▸ Required work
Copy the records below word for word, from the start up to and including the line containing "Q0 = qSketchRegion(id". Write out no lines past that one.

▸ Records for the exercise

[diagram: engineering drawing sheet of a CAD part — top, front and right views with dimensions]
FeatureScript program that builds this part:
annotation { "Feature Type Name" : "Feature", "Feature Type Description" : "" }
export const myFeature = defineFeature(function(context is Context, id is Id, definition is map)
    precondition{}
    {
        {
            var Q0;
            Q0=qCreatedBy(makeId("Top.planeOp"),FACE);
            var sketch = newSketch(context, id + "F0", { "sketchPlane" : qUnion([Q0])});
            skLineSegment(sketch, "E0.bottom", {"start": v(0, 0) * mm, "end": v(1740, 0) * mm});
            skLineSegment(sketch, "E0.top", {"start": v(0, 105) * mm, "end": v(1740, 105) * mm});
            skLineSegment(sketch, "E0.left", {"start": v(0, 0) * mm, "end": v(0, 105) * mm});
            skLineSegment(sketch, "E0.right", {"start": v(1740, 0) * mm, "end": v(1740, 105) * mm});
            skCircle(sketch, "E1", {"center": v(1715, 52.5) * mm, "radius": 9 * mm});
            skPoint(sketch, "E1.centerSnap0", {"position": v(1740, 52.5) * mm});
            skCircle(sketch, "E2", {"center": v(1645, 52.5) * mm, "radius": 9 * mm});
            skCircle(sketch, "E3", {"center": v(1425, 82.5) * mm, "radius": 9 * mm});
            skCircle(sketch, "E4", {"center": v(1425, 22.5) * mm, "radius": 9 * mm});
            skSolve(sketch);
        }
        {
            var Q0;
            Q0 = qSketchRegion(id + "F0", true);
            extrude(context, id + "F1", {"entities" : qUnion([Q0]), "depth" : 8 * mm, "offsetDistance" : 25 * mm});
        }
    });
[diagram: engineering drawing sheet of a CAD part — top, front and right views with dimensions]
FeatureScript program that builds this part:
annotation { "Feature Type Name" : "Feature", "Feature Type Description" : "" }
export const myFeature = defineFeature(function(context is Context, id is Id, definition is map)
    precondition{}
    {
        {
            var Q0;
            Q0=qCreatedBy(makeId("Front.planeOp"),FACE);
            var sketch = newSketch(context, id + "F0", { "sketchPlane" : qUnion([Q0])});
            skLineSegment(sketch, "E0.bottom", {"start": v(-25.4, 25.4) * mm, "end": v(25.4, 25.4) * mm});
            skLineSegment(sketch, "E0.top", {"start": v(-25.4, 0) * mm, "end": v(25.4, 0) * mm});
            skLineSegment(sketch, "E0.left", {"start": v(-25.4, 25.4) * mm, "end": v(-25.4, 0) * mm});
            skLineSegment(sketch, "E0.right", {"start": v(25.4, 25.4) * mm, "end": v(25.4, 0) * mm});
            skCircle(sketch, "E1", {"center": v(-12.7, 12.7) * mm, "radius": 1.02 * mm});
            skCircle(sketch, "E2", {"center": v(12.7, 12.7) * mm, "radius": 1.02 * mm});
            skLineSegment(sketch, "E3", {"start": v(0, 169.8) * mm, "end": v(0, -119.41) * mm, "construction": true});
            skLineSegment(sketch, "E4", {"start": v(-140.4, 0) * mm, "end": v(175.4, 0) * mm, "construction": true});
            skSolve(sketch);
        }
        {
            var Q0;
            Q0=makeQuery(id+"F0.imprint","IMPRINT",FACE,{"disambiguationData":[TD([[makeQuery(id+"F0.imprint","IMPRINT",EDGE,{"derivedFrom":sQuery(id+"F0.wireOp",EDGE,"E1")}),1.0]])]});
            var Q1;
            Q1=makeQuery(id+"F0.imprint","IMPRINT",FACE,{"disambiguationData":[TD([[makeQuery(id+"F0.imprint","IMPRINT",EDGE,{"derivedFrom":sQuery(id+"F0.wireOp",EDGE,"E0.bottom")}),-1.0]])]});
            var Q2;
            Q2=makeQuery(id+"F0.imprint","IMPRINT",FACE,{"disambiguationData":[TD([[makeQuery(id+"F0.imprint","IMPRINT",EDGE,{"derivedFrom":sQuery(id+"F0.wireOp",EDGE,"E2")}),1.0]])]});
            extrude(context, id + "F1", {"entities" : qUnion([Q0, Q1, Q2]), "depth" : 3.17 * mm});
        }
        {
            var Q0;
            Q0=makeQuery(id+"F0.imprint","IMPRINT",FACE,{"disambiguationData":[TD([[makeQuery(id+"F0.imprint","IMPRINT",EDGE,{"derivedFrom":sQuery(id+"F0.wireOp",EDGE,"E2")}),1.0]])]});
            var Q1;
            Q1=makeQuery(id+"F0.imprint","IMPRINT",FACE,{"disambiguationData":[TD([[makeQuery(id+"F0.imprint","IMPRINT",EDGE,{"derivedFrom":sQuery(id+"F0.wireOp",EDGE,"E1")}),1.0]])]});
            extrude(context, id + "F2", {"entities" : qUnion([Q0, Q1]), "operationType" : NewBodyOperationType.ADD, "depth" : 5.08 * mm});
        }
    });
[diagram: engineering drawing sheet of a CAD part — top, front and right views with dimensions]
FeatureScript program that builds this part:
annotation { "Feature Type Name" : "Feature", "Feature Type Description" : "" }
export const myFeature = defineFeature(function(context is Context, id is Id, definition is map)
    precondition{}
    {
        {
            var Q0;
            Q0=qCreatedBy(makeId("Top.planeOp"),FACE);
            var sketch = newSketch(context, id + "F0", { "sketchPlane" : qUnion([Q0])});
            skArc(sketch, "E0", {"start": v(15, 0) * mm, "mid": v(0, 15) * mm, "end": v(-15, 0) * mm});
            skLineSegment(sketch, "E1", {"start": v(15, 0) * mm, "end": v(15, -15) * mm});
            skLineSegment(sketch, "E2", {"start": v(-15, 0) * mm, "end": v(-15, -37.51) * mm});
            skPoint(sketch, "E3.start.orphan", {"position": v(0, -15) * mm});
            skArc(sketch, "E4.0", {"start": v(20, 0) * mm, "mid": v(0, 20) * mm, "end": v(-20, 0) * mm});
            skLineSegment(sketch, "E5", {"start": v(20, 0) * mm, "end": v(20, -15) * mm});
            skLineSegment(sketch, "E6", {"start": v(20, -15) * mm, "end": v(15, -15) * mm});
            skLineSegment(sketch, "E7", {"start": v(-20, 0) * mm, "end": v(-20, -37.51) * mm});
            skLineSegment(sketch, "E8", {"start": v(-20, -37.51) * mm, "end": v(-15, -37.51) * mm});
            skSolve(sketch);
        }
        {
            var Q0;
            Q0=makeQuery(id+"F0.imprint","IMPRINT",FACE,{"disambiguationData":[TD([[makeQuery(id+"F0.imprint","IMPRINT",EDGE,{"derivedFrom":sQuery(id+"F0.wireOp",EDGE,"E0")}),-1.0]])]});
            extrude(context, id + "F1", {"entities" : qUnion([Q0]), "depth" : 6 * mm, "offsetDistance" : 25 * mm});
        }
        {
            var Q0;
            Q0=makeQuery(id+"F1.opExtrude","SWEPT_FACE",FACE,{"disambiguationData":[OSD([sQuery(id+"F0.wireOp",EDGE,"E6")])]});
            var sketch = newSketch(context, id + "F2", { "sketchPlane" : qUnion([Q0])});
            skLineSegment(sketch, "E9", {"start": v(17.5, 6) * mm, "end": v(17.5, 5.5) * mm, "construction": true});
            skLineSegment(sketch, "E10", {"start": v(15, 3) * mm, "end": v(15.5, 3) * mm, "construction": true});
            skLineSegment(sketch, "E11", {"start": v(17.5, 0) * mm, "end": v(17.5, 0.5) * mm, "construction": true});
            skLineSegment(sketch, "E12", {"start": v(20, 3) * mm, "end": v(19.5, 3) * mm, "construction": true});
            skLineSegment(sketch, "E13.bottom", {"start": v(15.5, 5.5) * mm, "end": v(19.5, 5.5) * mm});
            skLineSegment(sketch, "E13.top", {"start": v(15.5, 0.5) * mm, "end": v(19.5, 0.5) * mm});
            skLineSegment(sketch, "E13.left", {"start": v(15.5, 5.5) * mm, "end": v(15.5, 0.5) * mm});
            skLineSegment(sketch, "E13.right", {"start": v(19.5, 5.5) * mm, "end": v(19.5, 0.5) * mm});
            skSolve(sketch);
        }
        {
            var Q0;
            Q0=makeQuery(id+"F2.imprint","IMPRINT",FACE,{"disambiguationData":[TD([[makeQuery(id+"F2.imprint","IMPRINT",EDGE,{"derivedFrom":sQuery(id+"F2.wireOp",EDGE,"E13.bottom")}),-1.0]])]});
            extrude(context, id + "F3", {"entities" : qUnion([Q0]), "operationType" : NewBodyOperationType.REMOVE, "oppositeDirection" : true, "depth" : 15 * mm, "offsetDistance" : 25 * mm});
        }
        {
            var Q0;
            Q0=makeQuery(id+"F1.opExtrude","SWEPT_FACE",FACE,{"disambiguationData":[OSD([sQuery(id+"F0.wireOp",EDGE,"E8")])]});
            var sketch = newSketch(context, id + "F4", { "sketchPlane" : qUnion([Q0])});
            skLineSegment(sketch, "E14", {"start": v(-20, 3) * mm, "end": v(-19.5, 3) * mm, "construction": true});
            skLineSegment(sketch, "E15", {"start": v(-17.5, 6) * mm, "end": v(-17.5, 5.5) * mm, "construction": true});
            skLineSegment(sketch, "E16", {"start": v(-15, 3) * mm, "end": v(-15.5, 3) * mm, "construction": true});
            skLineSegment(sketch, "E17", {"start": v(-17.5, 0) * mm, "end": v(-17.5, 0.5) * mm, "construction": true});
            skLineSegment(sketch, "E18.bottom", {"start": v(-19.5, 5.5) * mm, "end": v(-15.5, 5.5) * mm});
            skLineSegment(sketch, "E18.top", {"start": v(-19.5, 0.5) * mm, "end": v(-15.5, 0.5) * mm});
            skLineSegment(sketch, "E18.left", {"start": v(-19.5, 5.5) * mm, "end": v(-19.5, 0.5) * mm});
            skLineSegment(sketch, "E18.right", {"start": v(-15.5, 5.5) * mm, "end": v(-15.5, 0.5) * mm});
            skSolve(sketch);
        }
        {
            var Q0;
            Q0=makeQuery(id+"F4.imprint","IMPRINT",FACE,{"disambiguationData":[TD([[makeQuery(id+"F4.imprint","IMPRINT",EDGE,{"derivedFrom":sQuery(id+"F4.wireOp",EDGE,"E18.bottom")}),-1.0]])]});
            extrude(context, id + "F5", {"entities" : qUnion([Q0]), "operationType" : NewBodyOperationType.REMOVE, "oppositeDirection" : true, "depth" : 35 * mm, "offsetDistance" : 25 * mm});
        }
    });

▸ Reply
[diagram: engineering drawing sheet of a CAD part — top, front and right views with dimensions]
FeatureScript program that builds this part:
annotation { "Feature Type Name" : "Feature", "Feature Type Description" : "" }
export const myFeature = defineFeature(function(context is Context, id is Id, definition is map)
    precondition{}
    {
        {
            var Q0;
            Q0=qCreatedBy(makeId("Top.planeOp"),FACE);
            var sketch = newSketch(context, id + "F0", { "sketchPlane" : qUnion([Q0])});
            skLineSegment(sketch, "E0.bottom", {"start": v(0, 0) * mm, "end": v(1740, 0) * mm});
            skLineSegment(sketch, "E0.top", {"start": v(0, 105) * mm, "end": v(1740, 105) * mm});
            skLineSegment(sketch, "E0.left", {"start": v(0, 0) * mm, "end": v(0, 105) * mm});
            skLineSegment(sketch, "E0.right", {"start": v(1740, 0) * mm, "end": v(1740, 105) * mm});
            skCircle(sketch, "E1", {"center": v(1715, 52.5) * mm, "radius": 9 * mm});
            skPoint(sketch, "E1.centerSnap0", {"position": v(1740, 52.5) * mm});
            skCircle(sketch, "E2", {"center": v(1645, 52.5) * mm, "radius": 9 * mm});
            skCircle(sketch, "E3", {"center": v(1425, 82.5) * mm, "radius": 9 * mm});
            skCircle(sketch, "E4", {"center": v(1425, 22.5) * mm, "radius": 9 * mm});
            skSolve(sketch);
        }
        {
            var Q0;
            Q0 = qSketchRegion(id + "F0", true);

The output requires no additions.